帝人/RFIDの新システム構築/ローソンと提携で実現

2018年10月12日 (金曜日)

 帝人は、ローソンと提携し、棚管理システム「レコピック」を使用したリアルタイム在庫管理システムを開発した。商品棚にRFID(無線通信による商品の個別管理システム)センサーを設置することで店外でも商品の陳列状況などが把握できる。2019年2月に実店舗で実証実験を始める。

 レコピックは、位置情報や入出庫情報を効率的に把握できるシステム。特殊な2次元シートを使用することで一度に大量の書類や物品を正確に管理することが可能で、図書館や工場、医療機関などで採用が進む。今回の新システム開発でICタグの最大市場である小売分野に参入する。
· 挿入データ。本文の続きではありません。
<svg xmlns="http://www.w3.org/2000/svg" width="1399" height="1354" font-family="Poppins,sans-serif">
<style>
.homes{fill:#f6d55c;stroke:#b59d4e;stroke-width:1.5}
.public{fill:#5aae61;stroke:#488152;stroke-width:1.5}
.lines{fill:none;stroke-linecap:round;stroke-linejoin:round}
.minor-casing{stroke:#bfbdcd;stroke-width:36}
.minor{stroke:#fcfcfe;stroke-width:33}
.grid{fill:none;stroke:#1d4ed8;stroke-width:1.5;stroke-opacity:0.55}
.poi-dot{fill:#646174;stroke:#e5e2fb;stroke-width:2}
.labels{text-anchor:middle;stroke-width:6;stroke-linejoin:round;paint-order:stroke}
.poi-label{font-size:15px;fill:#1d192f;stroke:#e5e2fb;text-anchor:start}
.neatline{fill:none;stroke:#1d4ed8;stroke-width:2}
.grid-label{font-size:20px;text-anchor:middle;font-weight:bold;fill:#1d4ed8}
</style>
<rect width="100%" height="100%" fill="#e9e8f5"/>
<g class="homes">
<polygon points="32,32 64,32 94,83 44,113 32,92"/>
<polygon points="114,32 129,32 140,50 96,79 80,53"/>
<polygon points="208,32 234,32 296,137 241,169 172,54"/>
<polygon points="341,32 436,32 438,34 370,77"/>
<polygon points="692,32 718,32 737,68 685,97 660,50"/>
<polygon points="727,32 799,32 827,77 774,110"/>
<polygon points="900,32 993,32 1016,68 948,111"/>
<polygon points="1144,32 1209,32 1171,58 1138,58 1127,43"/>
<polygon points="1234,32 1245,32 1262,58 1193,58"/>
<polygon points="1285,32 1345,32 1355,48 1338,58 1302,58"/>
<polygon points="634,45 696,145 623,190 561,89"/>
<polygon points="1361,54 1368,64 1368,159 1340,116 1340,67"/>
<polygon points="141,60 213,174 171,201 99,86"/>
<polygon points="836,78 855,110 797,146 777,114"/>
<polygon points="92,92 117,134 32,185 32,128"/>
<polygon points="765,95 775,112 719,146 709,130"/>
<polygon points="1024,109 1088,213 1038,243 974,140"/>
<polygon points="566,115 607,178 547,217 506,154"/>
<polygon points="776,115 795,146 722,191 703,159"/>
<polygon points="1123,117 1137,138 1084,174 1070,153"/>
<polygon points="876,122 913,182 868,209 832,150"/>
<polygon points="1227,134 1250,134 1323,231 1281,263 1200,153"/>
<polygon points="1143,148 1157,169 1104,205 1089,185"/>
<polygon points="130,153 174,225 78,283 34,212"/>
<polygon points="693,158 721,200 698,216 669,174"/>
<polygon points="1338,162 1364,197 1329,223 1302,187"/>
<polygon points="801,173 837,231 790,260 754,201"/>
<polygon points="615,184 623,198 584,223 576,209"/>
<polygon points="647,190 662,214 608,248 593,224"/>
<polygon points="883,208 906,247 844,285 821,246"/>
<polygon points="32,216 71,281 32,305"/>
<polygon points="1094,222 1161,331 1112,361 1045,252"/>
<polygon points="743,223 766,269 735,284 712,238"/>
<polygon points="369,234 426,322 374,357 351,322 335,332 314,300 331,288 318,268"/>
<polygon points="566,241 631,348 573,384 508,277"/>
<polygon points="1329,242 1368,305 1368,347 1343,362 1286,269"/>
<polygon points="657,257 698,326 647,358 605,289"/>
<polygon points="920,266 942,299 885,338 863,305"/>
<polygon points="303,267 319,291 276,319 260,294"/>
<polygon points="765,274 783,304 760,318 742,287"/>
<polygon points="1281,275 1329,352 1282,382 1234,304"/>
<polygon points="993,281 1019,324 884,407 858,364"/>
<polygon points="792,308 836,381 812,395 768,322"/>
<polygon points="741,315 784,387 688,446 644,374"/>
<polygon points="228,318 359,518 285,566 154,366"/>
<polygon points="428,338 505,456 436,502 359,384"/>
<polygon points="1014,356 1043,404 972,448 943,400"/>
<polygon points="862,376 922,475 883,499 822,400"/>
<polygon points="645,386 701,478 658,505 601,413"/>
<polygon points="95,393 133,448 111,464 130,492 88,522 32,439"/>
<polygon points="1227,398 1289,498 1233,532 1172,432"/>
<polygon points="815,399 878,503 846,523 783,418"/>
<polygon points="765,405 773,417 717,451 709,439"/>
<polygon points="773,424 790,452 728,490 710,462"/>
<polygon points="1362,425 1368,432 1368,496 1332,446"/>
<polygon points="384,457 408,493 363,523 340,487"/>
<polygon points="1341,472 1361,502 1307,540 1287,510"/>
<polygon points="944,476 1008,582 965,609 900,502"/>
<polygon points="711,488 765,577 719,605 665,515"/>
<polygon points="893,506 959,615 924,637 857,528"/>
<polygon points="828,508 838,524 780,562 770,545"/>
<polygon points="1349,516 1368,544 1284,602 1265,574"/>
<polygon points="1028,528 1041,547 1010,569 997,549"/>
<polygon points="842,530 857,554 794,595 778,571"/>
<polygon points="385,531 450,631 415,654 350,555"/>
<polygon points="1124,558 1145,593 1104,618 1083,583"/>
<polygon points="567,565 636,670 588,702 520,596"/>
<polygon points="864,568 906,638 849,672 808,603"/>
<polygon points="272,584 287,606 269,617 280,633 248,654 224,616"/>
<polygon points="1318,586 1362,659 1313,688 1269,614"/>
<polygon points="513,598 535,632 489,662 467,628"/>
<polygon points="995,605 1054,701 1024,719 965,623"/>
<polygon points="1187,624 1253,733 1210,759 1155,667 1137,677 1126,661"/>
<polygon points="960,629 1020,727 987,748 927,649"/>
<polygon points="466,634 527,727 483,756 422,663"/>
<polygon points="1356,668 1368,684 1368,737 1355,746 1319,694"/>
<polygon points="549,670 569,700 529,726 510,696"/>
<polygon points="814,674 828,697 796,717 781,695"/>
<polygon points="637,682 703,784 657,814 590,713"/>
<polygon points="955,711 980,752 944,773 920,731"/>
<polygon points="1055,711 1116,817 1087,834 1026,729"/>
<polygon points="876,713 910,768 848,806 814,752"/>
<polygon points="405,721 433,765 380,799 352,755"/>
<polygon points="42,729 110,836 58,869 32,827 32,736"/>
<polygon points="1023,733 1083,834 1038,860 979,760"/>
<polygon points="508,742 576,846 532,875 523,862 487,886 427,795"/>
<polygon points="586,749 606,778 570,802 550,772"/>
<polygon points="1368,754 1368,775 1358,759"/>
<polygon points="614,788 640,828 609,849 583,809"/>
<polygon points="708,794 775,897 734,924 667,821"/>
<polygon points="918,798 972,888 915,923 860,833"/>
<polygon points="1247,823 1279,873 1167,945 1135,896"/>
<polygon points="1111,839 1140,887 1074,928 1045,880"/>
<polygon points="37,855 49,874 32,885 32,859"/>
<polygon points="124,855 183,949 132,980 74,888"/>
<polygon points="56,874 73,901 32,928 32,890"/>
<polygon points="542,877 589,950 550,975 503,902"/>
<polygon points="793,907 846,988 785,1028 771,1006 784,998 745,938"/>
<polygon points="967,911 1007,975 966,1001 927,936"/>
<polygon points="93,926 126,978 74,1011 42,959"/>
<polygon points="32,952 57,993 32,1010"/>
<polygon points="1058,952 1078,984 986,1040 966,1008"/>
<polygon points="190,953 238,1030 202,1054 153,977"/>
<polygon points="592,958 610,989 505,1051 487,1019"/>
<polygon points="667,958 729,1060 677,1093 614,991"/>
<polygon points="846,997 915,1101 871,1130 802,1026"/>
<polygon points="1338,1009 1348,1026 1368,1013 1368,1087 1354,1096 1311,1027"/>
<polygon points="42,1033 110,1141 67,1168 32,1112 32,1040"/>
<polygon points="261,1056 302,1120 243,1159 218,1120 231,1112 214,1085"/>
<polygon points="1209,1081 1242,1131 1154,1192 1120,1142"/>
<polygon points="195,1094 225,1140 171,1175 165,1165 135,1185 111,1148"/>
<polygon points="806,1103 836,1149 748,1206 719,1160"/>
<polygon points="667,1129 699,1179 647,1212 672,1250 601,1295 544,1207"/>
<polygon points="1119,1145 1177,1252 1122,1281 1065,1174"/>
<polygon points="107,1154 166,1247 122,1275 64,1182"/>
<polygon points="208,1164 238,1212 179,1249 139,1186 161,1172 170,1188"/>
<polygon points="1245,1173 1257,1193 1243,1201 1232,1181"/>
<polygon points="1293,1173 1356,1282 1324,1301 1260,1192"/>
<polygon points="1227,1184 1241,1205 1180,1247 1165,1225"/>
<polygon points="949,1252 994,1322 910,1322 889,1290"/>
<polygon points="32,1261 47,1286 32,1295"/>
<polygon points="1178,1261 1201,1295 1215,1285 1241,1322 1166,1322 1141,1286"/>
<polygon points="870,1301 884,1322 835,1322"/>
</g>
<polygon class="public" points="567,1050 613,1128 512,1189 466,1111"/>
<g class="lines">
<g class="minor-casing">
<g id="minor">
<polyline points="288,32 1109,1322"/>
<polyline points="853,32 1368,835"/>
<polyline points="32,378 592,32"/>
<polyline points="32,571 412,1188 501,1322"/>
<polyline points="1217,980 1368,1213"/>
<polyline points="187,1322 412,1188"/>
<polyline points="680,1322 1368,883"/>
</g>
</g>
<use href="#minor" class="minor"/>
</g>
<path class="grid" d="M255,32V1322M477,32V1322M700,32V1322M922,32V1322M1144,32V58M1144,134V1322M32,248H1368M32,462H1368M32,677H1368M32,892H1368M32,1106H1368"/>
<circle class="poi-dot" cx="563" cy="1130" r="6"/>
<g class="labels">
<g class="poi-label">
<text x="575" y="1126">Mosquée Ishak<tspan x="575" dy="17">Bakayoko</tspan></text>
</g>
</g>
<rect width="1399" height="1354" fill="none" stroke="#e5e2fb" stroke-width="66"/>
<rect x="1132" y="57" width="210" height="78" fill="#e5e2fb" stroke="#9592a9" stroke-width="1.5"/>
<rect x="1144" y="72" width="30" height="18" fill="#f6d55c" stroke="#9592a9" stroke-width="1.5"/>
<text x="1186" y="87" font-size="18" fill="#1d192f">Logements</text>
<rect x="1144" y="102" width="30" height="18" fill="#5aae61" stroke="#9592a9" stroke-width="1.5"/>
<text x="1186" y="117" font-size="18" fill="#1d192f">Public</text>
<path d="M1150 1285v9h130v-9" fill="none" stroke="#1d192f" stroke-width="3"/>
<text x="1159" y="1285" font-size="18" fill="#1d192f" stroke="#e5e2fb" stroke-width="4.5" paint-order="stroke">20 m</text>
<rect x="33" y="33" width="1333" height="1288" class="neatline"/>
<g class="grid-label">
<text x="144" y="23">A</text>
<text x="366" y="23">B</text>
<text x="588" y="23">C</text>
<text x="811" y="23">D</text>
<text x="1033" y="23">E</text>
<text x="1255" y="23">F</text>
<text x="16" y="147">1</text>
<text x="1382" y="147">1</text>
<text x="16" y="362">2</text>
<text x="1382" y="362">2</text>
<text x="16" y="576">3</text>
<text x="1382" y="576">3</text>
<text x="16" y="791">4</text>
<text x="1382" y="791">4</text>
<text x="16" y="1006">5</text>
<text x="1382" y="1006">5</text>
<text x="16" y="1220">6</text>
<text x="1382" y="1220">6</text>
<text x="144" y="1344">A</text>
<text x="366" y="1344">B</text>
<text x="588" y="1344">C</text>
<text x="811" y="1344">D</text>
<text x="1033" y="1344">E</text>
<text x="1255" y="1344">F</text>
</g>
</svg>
 ローソンが17年11月に開設したオープンイノベーションラボにレコピックを導入し実験を開始した。RFIDセンサーによって陳列情報や在庫状況の常時確認が可能になり、管理工数の削減につながる。在庫状況と商品の賞味期限の情報をひも付けることで、的確なディスカウント戦略を講じることもできる。

 一方の消費者はコンビニエンスストアチェーンが提供するアプリを活用して事前に在庫状況を知ることができ、求める商品を買い逃す心配がなくなる。メーカーは販売促進などに結び付き、「店舗、消費者、メーカーの全てにメリットがある」(帝人)と話す。1店舗当たりの導入費用は数十万円に抑える。

 帝人のスマートセンシング事業推進班は、技術開発を続けることでアパレル関連や百貨店の靴売り場の在庫管理などへも広げるとし、20年にレコピックの売上高を20億円規模に育てる。「ICタグの価格が下がり、需要が拡大すれば25年には3桁億円の事業への成長」も見込めるとした。

 新システムは16~19日に幕張メッセ(千葉市)で開催される「シーテック ジャパン2018」のローソンブースに出展し、来場者に披露する。